I recently got two male rats. I used to have rats but I have not had any in 11 years. My boy is about 5 weeks old. When I try to hold him he continually poops all over me. When I first take him out I put him on a paper towel so he pees and poops a few times. He will sit on my shoulder under my shirt and just sits there. Problem is everytime he moves he poops and it is pretty gross. I don't remember this being such a big issue when I had rats before. My sons who is a week older does not poop like mine. Any tricks or is this something that goes away?


----------



## moonkissed (Dec 26, 2011)

Rats will poop when they are nervous and scared. Once he gets more used to you and calms down it will end. You just gotta give it time lol. 

I would wait on having him sit on your shoulder just yet lol eww. But you can take him out in a controlled area like a bed, chair, table top, bathub, etc... and lay down a towel. Just sit and talk to him and pet him until he learns you and the big world around you are not so scary. You could also get a bonding pouch/bag though if he is pooping it might get him all messy too. 

All rats are different too. My girl Willow like never had this issue but Sookie would poop quite a bit at first. Like after a few days maybe a week she was fine.
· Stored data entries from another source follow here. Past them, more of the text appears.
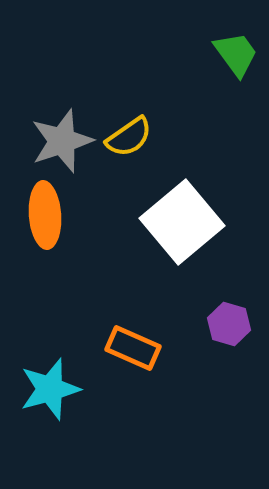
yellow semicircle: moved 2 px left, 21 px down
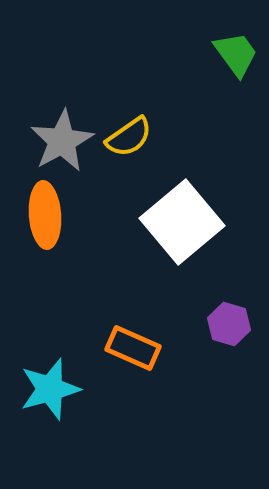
gray star: rotated 10 degrees counterclockwise
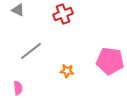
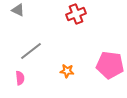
red cross: moved 13 px right
pink pentagon: moved 4 px down
pink semicircle: moved 2 px right, 10 px up
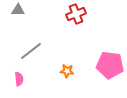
gray triangle: rotated 24 degrees counterclockwise
pink semicircle: moved 1 px left, 1 px down
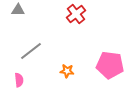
red cross: rotated 18 degrees counterclockwise
pink semicircle: moved 1 px down
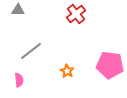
orange star: rotated 24 degrees clockwise
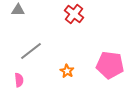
red cross: moved 2 px left; rotated 12 degrees counterclockwise
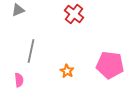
gray triangle: rotated 24 degrees counterclockwise
gray line: rotated 40 degrees counterclockwise
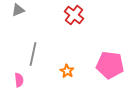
red cross: moved 1 px down
gray line: moved 2 px right, 3 px down
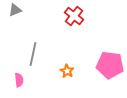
gray triangle: moved 3 px left
red cross: moved 1 px down
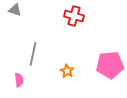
gray triangle: rotated 40 degrees clockwise
red cross: rotated 24 degrees counterclockwise
pink pentagon: rotated 12 degrees counterclockwise
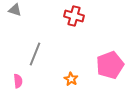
gray line: moved 2 px right; rotated 10 degrees clockwise
pink pentagon: rotated 16 degrees counterclockwise
orange star: moved 4 px right, 8 px down
pink semicircle: moved 1 px left, 1 px down
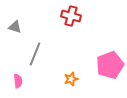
gray triangle: moved 17 px down
red cross: moved 3 px left
orange star: rotated 24 degrees clockwise
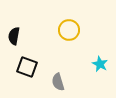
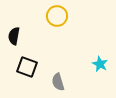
yellow circle: moved 12 px left, 14 px up
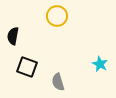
black semicircle: moved 1 px left
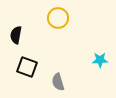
yellow circle: moved 1 px right, 2 px down
black semicircle: moved 3 px right, 1 px up
cyan star: moved 4 px up; rotated 28 degrees counterclockwise
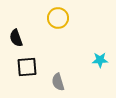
black semicircle: moved 3 px down; rotated 30 degrees counterclockwise
black square: rotated 25 degrees counterclockwise
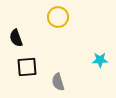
yellow circle: moved 1 px up
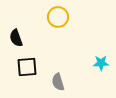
cyan star: moved 1 px right, 3 px down
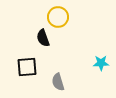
black semicircle: moved 27 px right
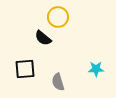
black semicircle: rotated 30 degrees counterclockwise
cyan star: moved 5 px left, 6 px down
black square: moved 2 px left, 2 px down
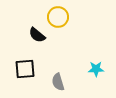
black semicircle: moved 6 px left, 3 px up
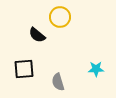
yellow circle: moved 2 px right
black square: moved 1 px left
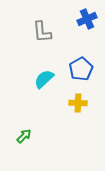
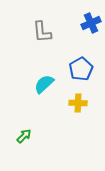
blue cross: moved 4 px right, 4 px down
cyan semicircle: moved 5 px down
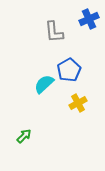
blue cross: moved 2 px left, 4 px up
gray L-shape: moved 12 px right
blue pentagon: moved 12 px left, 1 px down
yellow cross: rotated 30 degrees counterclockwise
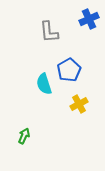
gray L-shape: moved 5 px left
cyan semicircle: rotated 65 degrees counterclockwise
yellow cross: moved 1 px right, 1 px down
green arrow: rotated 21 degrees counterclockwise
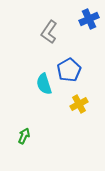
gray L-shape: rotated 40 degrees clockwise
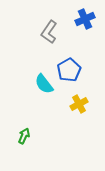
blue cross: moved 4 px left
cyan semicircle: rotated 20 degrees counterclockwise
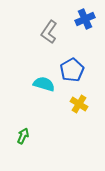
blue pentagon: moved 3 px right
cyan semicircle: rotated 145 degrees clockwise
yellow cross: rotated 30 degrees counterclockwise
green arrow: moved 1 px left
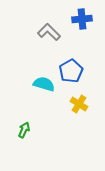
blue cross: moved 3 px left; rotated 18 degrees clockwise
gray L-shape: rotated 100 degrees clockwise
blue pentagon: moved 1 px left, 1 px down
green arrow: moved 1 px right, 6 px up
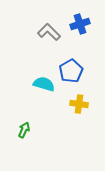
blue cross: moved 2 px left, 5 px down; rotated 12 degrees counterclockwise
yellow cross: rotated 24 degrees counterclockwise
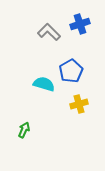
yellow cross: rotated 24 degrees counterclockwise
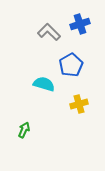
blue pentagon: moved 6 px up
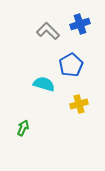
gray L-shape: moved 1 px left, 1 px up
green arrow: moved 1 px left, 2 px up
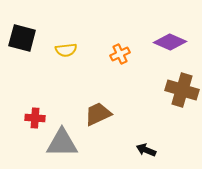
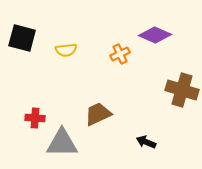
purple diamond: moved 15 px left, 7 px up
black arrow: moved 8 px up
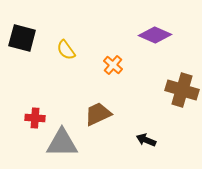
yellow semicircle: rotated 60 degrees clockwise
orange cross: moved 7 px left, 11 px down; rotated 24 degrees counterclockwise
black arrow: moved 2 px up
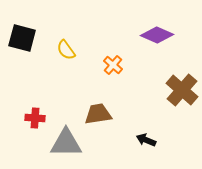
purple diamond: moved 2 px right
brown cross: rotated 24 degrees clockwise
brown trapezoid: rotated 16 degrees clockwise
gray triangle: moved 4 px right
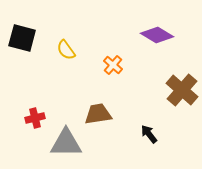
purple diamond: rotated 8 degrees clockwise
red cross: rotated 18 degrees counterclockwise
black arrow: moved 3 px right, 6 px up; rotated 30 degrees clockwise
Just make sure to keep up interaction with them daily to build up the bond.


----------



## therathugger (Feb 9, 2012)

I have gotten rats recently and I find myself covered in pee and poop I think they just arent used to me. A few select times they are fine the only problem for me is my dryer just broke so I can wash my pee/poop clothes. But yeah just give it sometime and I bet they will be fine.


----------



## doxielover (Apr 2, 2012)

Thanks for the advice. The bonding pouch sounds like a good idea. I have tried treats yogurt but he does not take anything from me. Glad to know it will hopefully lessen with time it is quite disgusting.


----------



## binkyhoo (Sep 28, 2008)

I agree, it will decrease with time. My new babes pooped up a storm at first. Now at 3 or 4 month it has been much less if even at all.


----------



## Iheartroxyrat (Feb 22, 2012)

my male still poops on me but its alot less and its if he doesnt get a potty break in his cage or litter box lol


----------



## doxielover (Apr 2, 2012)

I had always had females before maybe they don't do it as much.


----------



## therathugger (Feb 9, 2012)

Naw I bet its the same. Oh helpful tip: have pet stain removers on hand, you have no idea how useful I find this. (I let my rats roam the floor sometimes and furniture)
Good luck!


----------



## kamii (Mar 14, 2012)

Nope, my female poops everywhere and wont take treats either XD haha. Sounds like typical nervousness


----------



## doxielover (Apr 2, 2012)

I put a towl down and let him roam. He pooped less but pretty much stayed on the opposite end of the couch. My son's on the other hand hung around me the whole time.


----------